Local councils were set up 25 years ago. One of the principal roles of councils is that they are required to act as a representative, informed and as responsible decision makers in the interest of its community. They are the local government and should thus be treated accordingly by all.
The Maltese have a parochial mentality so 68 councils were formed out of which five regions were created. Hence, every town or village knew that a fraction of the government’s money would go to each council according to a specific formula which leaves much to be desired, especially where small councils are concerned. The central region recently published a book, A taste of history with the input of the 13 councils of this region.
Personally, I contested the second legislature, thus have been mayor or deputy for 22 years. I can sincerely say that under my tenure, our council ran smoothly. We never have to take a vote on any decision as there was always consensus since it was for the benefit of the residents. Our staff gave their utmost to give service with a smile, which is much appreciated by residents. One bad moment was finding a debt of €59,000 when I took over from the previous mayor when he left before end of term.
This was repaid within 18 months, which was no small feat. It meant that our council could basically only make sure that all contracts and salaries were paid leaving very little or nothing to save towards any kind of project. This is why we actually are revamping the recreation centre and Tal-Mirakli at this late hour because we managed to save enough to do so. Some funds take long to come by and others have strings attached.

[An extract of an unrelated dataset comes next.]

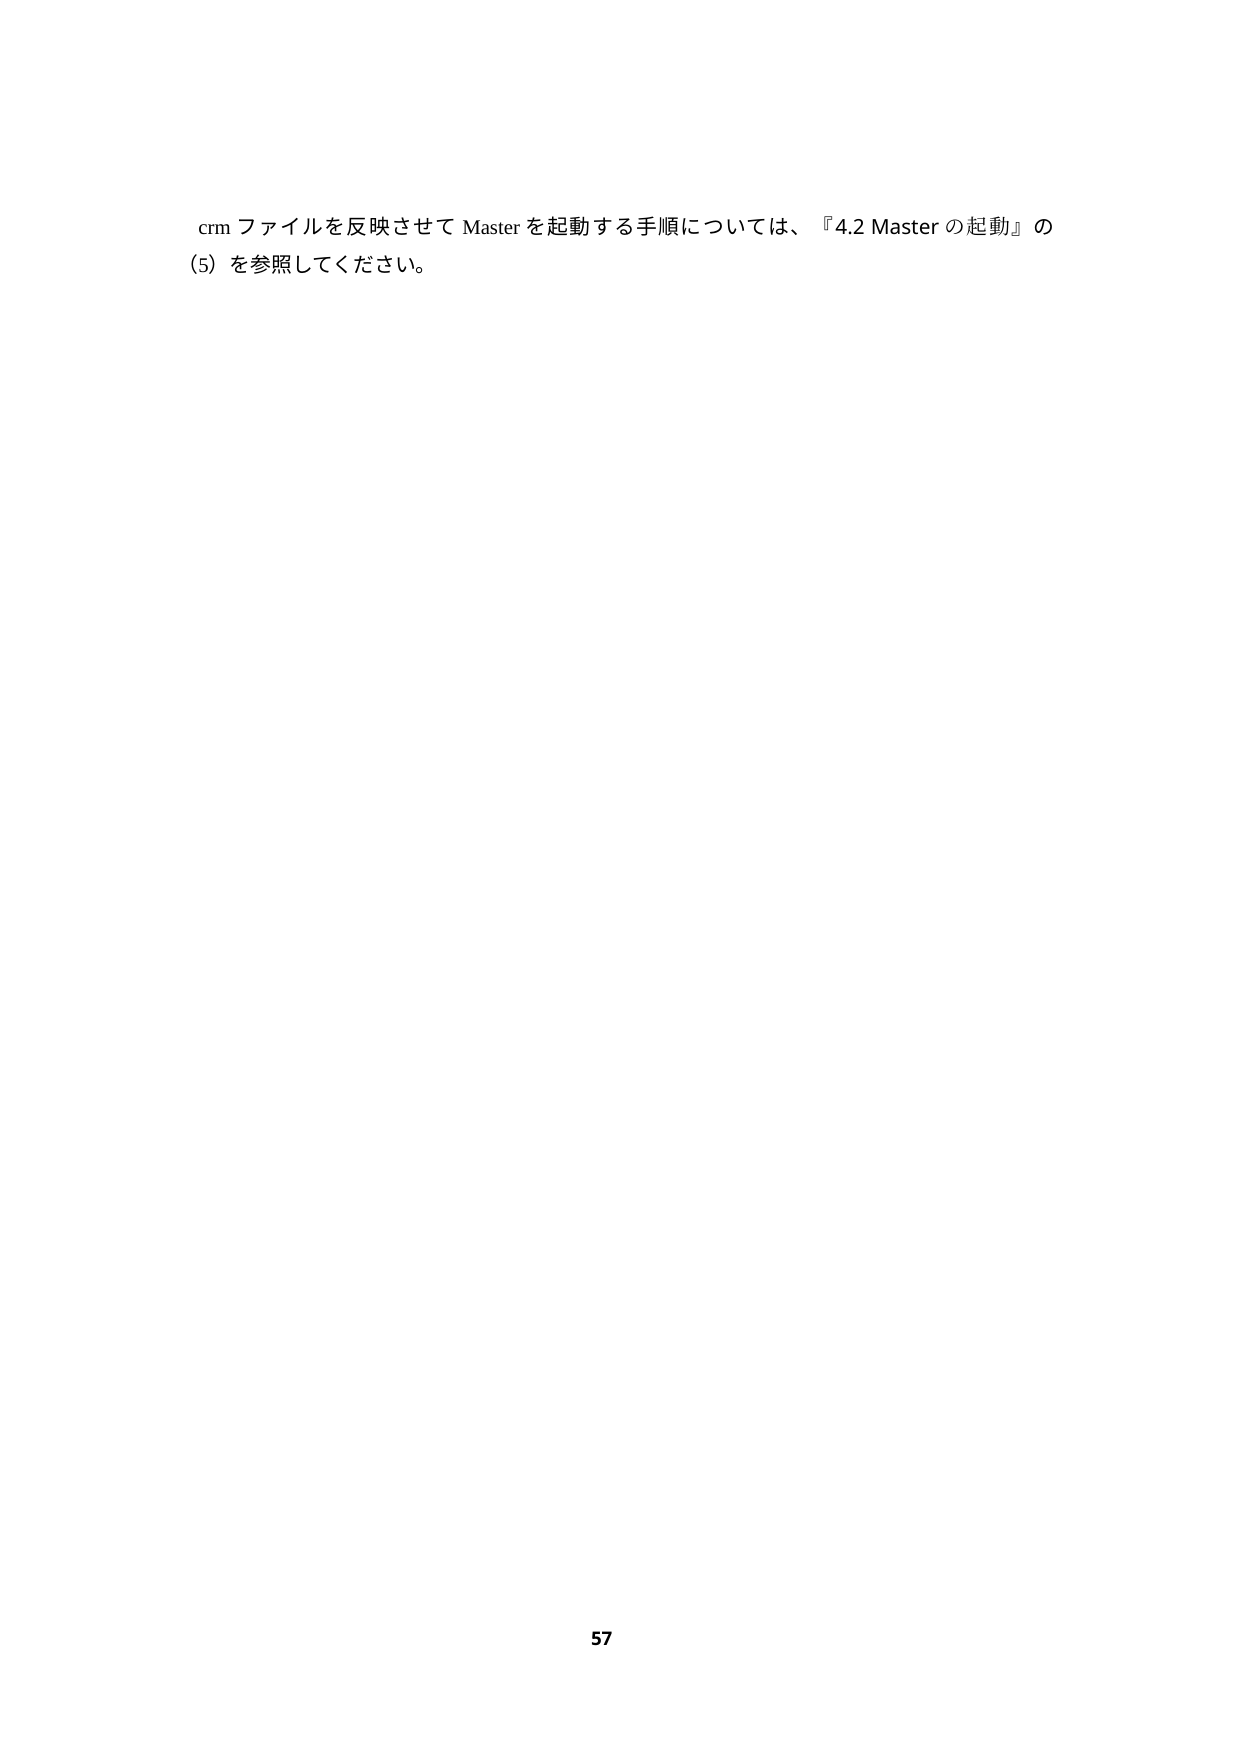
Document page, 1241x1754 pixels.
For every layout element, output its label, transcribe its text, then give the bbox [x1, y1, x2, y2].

text crmファイルを反映させてMasterを起動する手順については、『4.2 Masterの起動』の（5）を参照してください。 [177, 207, 1054, 282]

Certain EU-funded projects are usually not fully funded and require the local council to have 10 to 18 per cent of the amount funded in the bank prior to applying. When mayors were given the opportunity to meet the Minister of Local Councils and the Speaker in a special session in Parliament this was pointed out.
It is senseless that councils that already have money, will get funds and those who do not, will not obtain them. A government fund that makes up the difference is not always possible. Another case where EU funds were not given to Lija was when we applied to surface the alleys, we had Planning Authority permission but we were told that we did not qualify as we did not have enough tourists visiting.
First of all, I believe the residents should come first and if we count the festa week together with the niche market tourism, we would have over 15,000 tourists, so why not be considered for such funds?
Talking about funds, the council got around €50,000 from UIF funds to lay Narrow Street with printed concrete and recently through the Development Planning funds we already have €28,000 and shall get around €10,000 more to cover a tender for printed concrete in Alley 2, Preziosi Street. The council will have to fork out around another €5,000 for water services.
Local councils need more power, more autonomy and more money, otherwise they will not be able to operate as a true local government
We have applied for the rebuilding of rubble walls of farmers who answered our call and which are in the process of being taken care of.
Through our insistence and thanks to the Malta Tourist Authority, the Belvedere will be restored to the tune of €140,000. Preliminary work is already in progress. A landmark which should be safeguarded for future generations.
Thanks to the Parliamentary Secretary for Local Councils who encouraged me when I proposed an environmental- friendly project to obtain Norwegian funds, we have been informed by the director of local councils that we can announce this project, though it will not start before June.
The council had agreed to my proposal of having a small greenhouse on government land where school children may visit and learn the agricultural system of hydroponics, which is growing herbs and vegetables in water, a method for the future.
A lecture hall and a car park will be built in the same area. The hall may also be used as a community hall and the car park by residents. The project will be open to all ages and once a year they can show off their produce in a ‘green festival’. It is used in other countries as well as on a big scale by a Żejtun farmer entrepreneur.
It is horrendous that the one way system in Lija did not materialise. It is even worse for our residents who live in the bottleneck areas where traffic jams take place on a daily basis. Transport Malta are to be collecting more information for an in-depth study. We need to stop traffic coming through from as far as Mġarr and Gozo into Lija to use it as a short cut.
In reality we need new roads to cut across, totally bypassing Lija. Notwithstanding this, TM will embark on a programme ‘Share the Road’, through which we shall benefit. Cameras will be set up to make sure that the road will be first for pedestrians, then cyclists and lastly for slow moving cars.
Local councils need more power, more autonomy and more money otherwise they will not be able to operate as a true local government. Wardens as well as roads are not a local councils duty to see to. What else will be taken?
Magda Magri Naudi is mayor of Lija and Nationalist Party candidate at the local council elections.